Sweeney's letter added weight to earlier union endorsements from the Communications Workers of America and the International Brotherhood of Electrical Workers, the largest labor groups representing the two companies' employees. Both groups are AFL-CIO affiliates.
The support of the unions for the megamergers is somewhat unusual, given labor groups' traditional hostility to corporate consolidation.
But the two local phone mergers differ from most business marriages, the labor groups note. The companies have promised to expand their coverage areas and services, which will create a net growth in jobs, they say.
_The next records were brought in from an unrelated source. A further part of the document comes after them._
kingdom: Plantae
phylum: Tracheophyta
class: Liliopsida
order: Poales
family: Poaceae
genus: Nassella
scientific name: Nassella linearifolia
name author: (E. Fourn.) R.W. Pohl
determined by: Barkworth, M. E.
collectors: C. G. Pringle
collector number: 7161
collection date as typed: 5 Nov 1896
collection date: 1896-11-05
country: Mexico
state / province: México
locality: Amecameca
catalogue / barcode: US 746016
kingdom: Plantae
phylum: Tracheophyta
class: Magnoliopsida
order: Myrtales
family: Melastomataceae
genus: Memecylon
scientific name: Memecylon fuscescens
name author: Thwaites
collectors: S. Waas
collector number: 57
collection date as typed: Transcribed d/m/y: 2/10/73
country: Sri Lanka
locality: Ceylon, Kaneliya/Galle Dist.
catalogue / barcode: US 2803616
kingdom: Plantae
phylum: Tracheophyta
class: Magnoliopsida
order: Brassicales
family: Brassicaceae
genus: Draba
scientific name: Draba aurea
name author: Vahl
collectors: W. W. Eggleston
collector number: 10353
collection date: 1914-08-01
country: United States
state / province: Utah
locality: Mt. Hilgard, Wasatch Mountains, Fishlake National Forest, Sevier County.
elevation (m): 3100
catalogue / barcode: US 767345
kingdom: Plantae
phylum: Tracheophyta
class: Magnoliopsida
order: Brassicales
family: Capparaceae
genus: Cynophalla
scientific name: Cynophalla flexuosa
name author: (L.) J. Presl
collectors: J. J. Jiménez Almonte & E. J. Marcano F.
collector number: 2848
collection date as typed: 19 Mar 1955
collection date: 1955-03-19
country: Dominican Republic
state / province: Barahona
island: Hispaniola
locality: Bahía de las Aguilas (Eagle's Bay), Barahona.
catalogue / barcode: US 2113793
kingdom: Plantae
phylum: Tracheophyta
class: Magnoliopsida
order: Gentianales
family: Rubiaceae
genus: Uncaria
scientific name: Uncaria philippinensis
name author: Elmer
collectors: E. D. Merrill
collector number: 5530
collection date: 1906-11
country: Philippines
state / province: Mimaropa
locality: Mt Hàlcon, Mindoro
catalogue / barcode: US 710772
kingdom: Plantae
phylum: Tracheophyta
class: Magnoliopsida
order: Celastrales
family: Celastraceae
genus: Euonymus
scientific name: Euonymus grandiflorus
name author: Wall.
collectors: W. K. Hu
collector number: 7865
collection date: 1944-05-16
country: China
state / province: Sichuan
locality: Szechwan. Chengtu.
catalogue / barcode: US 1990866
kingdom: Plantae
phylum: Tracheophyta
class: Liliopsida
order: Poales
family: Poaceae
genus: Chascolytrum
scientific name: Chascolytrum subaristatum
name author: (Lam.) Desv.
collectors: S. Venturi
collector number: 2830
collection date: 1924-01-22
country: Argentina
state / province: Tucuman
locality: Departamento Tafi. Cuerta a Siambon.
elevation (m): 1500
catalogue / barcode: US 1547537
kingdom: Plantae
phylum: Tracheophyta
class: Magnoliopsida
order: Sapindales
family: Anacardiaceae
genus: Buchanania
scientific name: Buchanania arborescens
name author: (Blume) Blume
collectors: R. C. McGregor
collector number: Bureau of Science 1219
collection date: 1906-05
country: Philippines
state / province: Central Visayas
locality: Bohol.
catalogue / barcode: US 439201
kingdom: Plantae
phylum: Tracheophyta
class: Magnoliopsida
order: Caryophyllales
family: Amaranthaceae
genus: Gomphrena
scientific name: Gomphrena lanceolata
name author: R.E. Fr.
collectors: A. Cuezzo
The companies have made this argument repeatedly at hearings in front of the FCC and state commissions, where policy makers have occasionally asked for more than just promises, but proof. After several weeks of negotiations, SBC and Ameritech last week struck an agreement with Ohio state policymakers and consumer groups to keep jobs in that state at pre-merger levels.
Sweeney cited employees' experience with the SBC-Pacific Telesis and Bell Atlantic-Nynex mergers as partial reason for the unions' support.
"In both cases, there has been a significant job creation since the merger closed," he said.
Union workers in California said credit for the new jobs shouldn't be given fully to SBC, however.
"We have seen an increase in the number of jobs, and in the number of positions," said Louie Rocha, president of a Silicon Valley-based chapter of the CWA. But he said this was more the result of Pacific Telesis's previous downsizing, and a boom in the state's economy after the merger closed, than to SBC's pro-union policies.
"We were caught shorthanded," Rocha said. "They had no choice but to hire."
Both SBC and Bell Atlantic have much better relationships with the unions than do national companies like MCI WorldCom and Sprint, Sweeney said.
The mergers are still being reviewed by state and federal regulators. Regulatory staff in Virginia today released a proposed set of conditions for the Bell Atlantic-GTE merger, while the Ohio Public Utilities commission is slated to vote on their staffers' negotiated agreement soon.
The FCC has said it would likely rule on the mergers before mid-year.